• [Work task] Carry on the abstract below about cecropin A-melittin peptides against colistin-resistant Acinetobacter baumannii, starting after its last sentence.

Objectives: Acinetobacter baumannii has successfully developed resistance against all common antibiotics, including colistin, one of the last active drugs against this pathogen. We have tested whether the differences in lethal mechanism between polymyxin B and the cecropin A-melittin hybrid peptide CA(1-8)M(1-18), shown previously with a colistin-susceptible strain, can be exploited as a new chemotherapeutic alternative against colistin-resistant clinical isolates. Furthermore, the effect of capsule on the bactericidal activity of cecropin A-melittin analogues (CAMs) was tested.
Methods: MICs and MBCs of the four CAMs were determined for 13 clinical isolates. The bactericidal activity of the antimicrobial peptides was measured using time-kill curves. The presence or absence of capsule was determined using Indian ink stain.

• [Material supplied]
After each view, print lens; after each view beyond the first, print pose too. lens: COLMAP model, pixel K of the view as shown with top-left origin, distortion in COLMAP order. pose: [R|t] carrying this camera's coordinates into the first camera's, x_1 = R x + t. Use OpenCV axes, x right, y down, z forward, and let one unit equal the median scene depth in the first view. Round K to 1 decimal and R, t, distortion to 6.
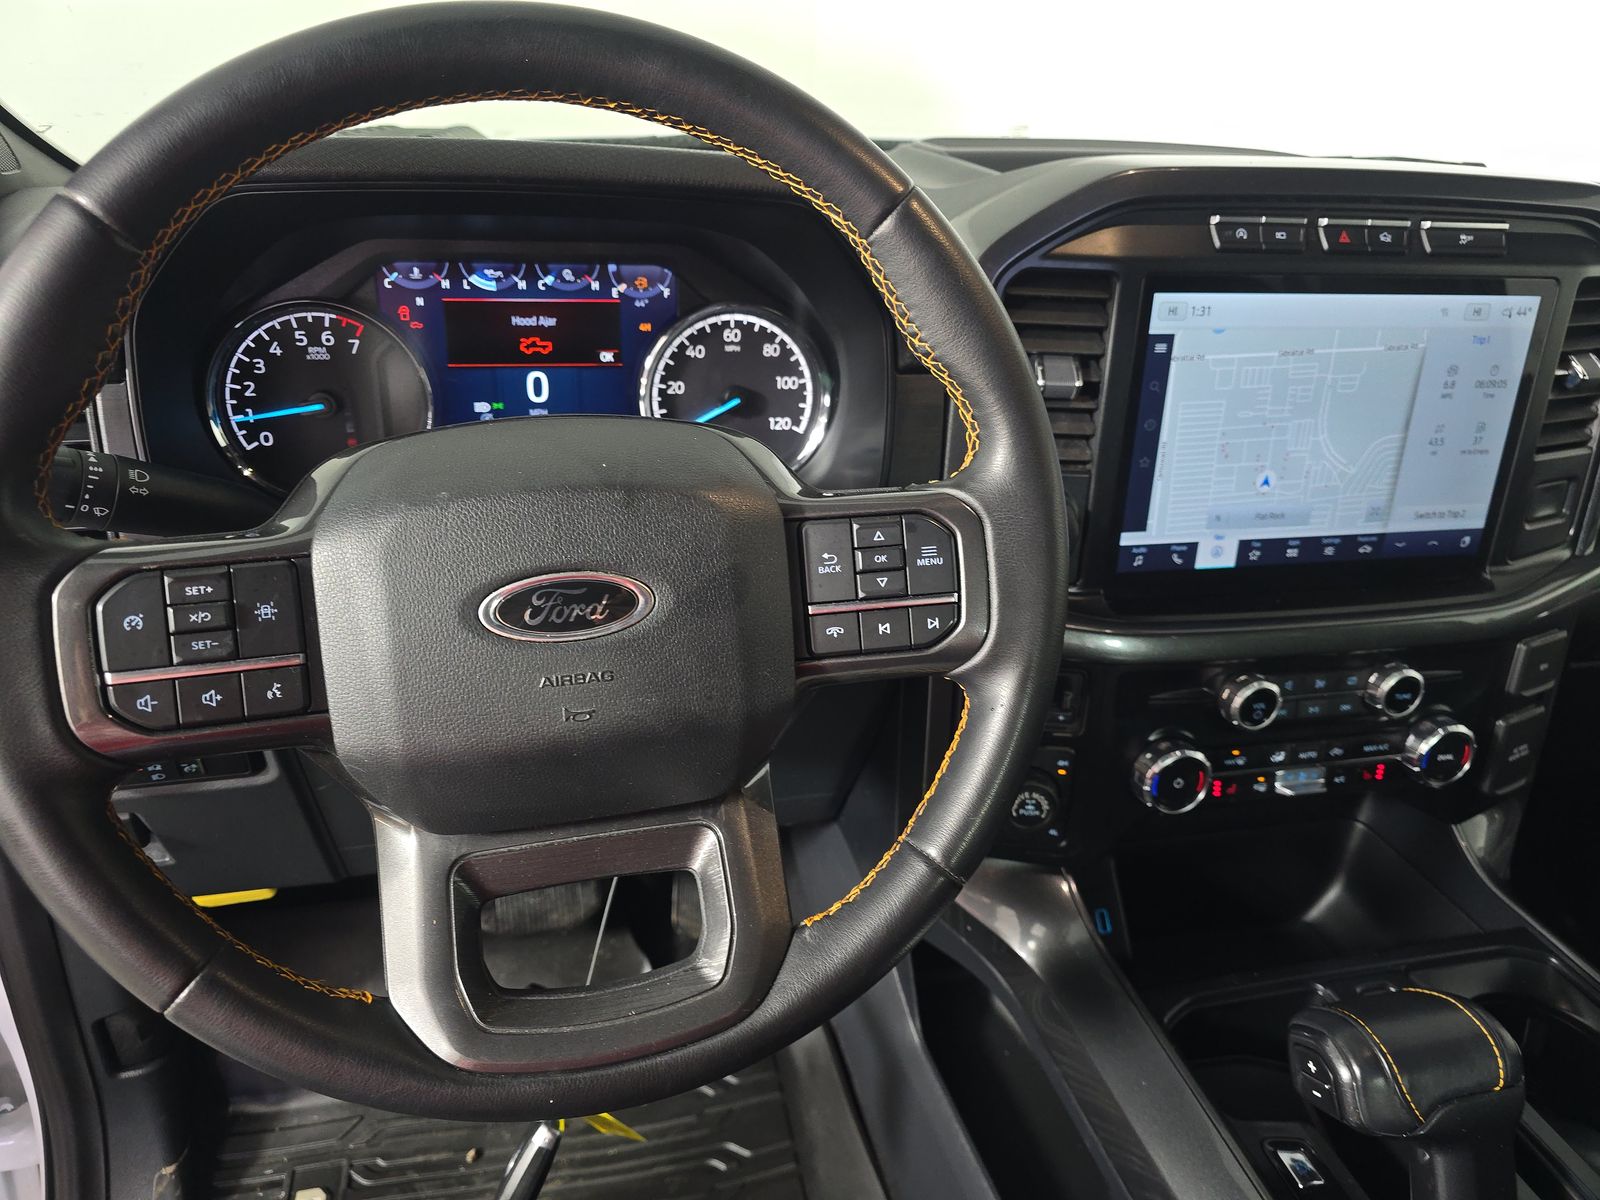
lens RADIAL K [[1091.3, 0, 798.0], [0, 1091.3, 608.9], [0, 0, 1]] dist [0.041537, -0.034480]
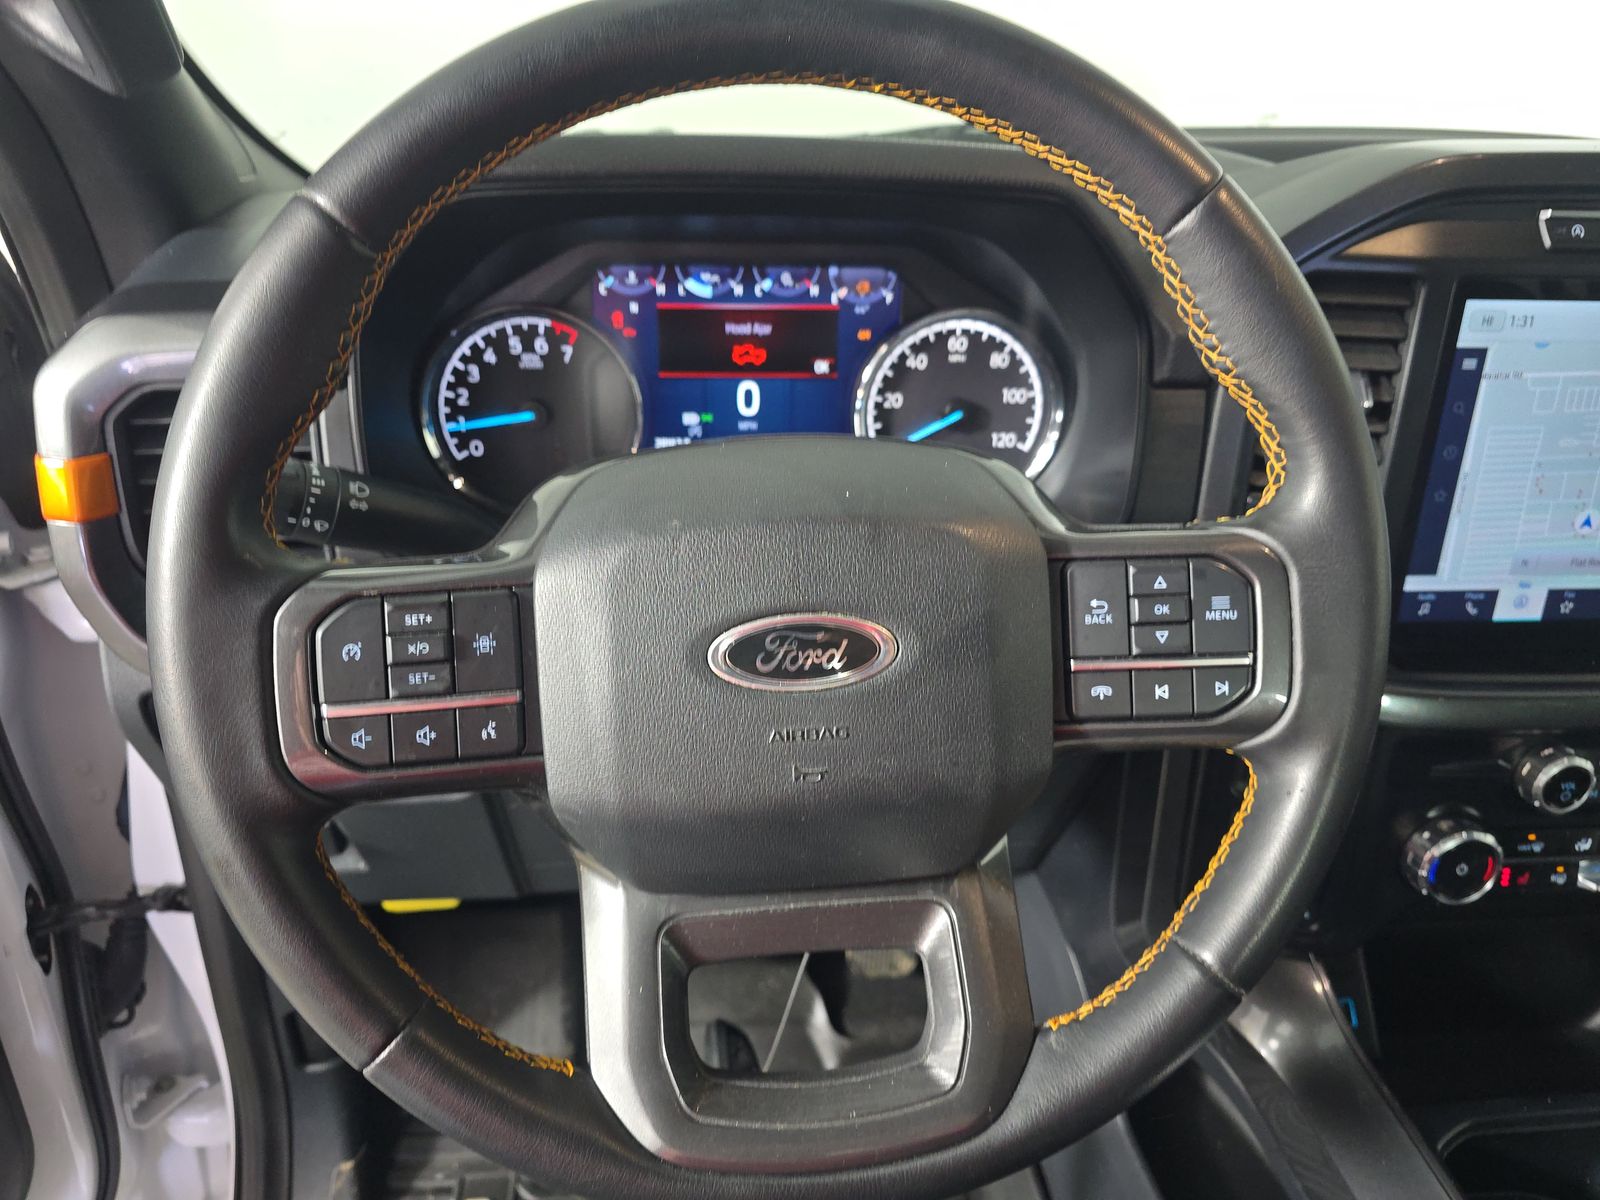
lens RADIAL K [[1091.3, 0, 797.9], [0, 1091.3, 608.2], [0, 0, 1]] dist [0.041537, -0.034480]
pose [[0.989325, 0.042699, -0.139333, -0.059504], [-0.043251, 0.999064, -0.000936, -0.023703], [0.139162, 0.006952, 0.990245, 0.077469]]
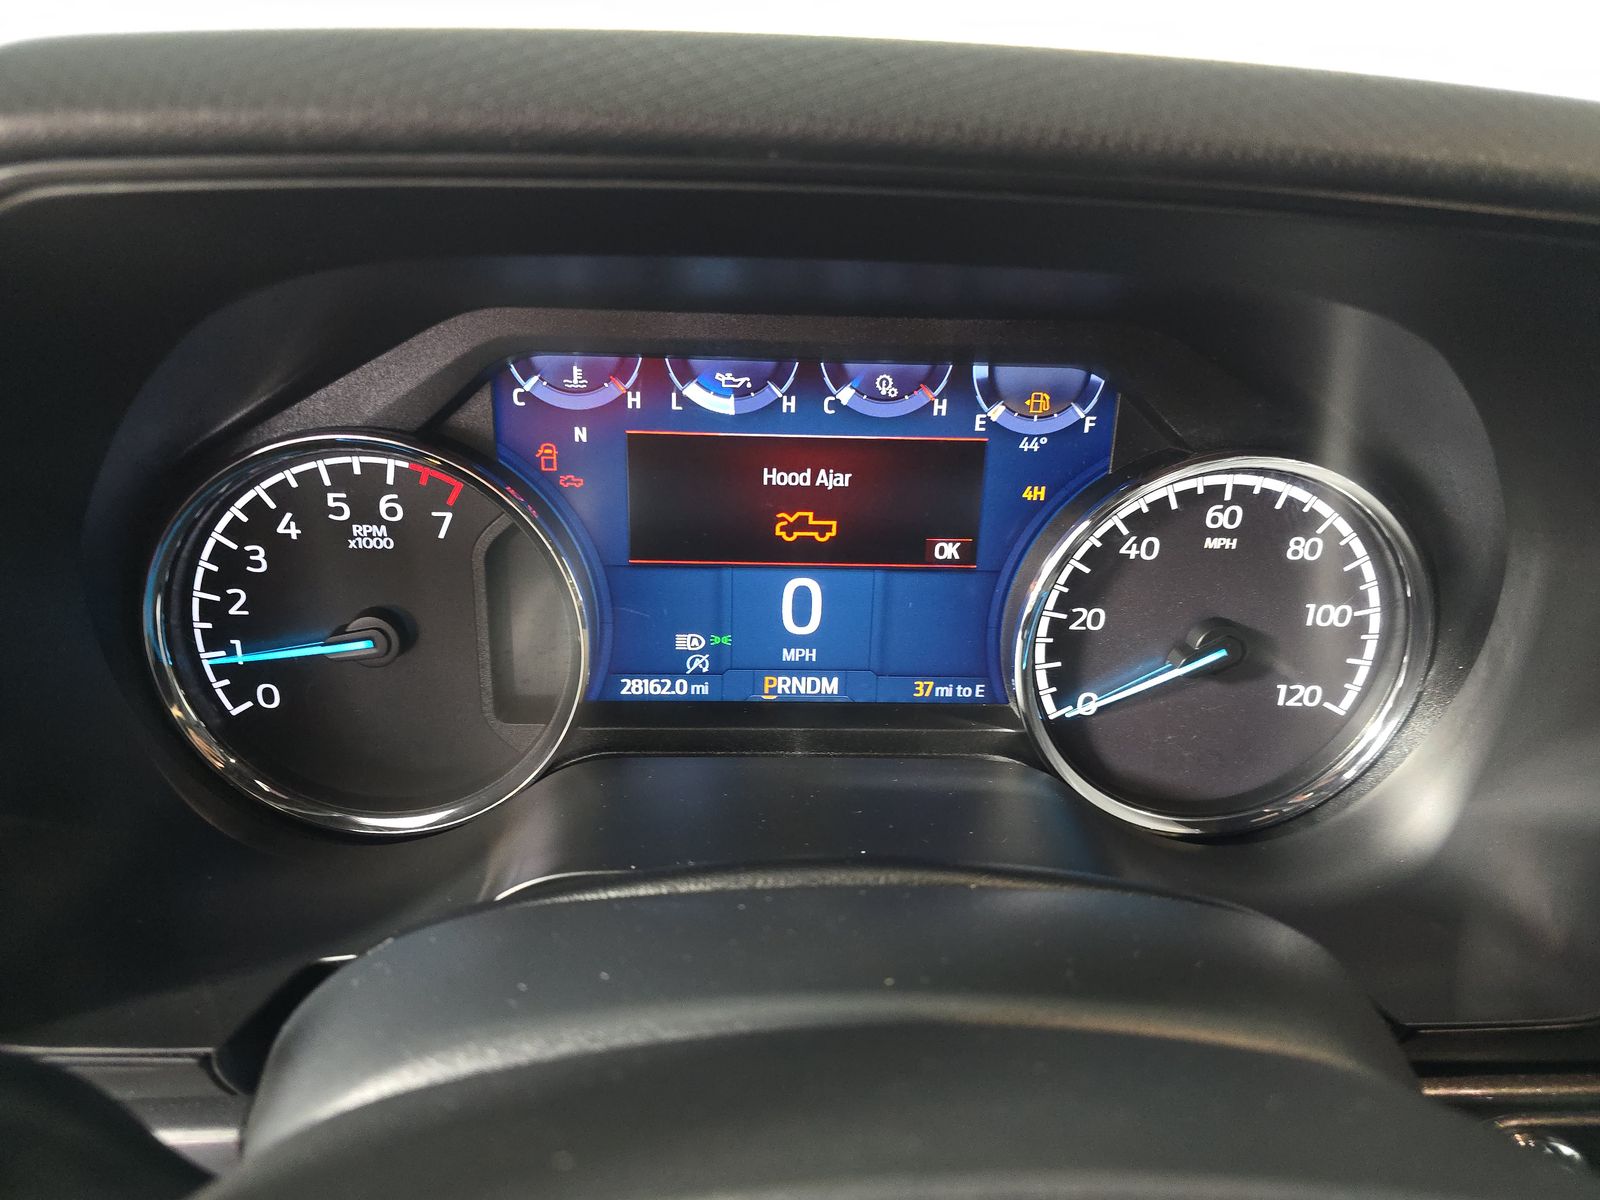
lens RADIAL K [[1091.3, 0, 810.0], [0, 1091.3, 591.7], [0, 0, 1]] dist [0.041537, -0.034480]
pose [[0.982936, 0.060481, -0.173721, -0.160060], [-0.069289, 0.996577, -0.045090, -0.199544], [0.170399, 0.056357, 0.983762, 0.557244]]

• [Answer to the problem]
Results: The MIC ranges of CA(1-8)M(1-18) and three of its shortened analogues, namely CA(1-7)M(2-9), its Nalpha-terminal octanoylated analogue and CA(1-7)M(5-9), for A. baumannii strains were 2-8, 2-4, 2-8 and 4-4 mg/L, respectively. MBCs differed by a factor of two at the most. All of the cecropin A-melittin peptides showed bactericidal activity in time-kill curves against four A. baumannii strains. The bactericidal activity of CAMs was not affected by the presence of capsule.
Conclusions: These results indicate that this class of peptides has a fast microbicidal effect on the colistin-resistant A. baumannii isolates, regardless of considerable structural variation among the four peptides and varying colistin MIC for the strains included in the study. Overall, the cecropin A-melittin peptides appear to be a promising alternative to overcome polymyxin resistance in A. baumannii.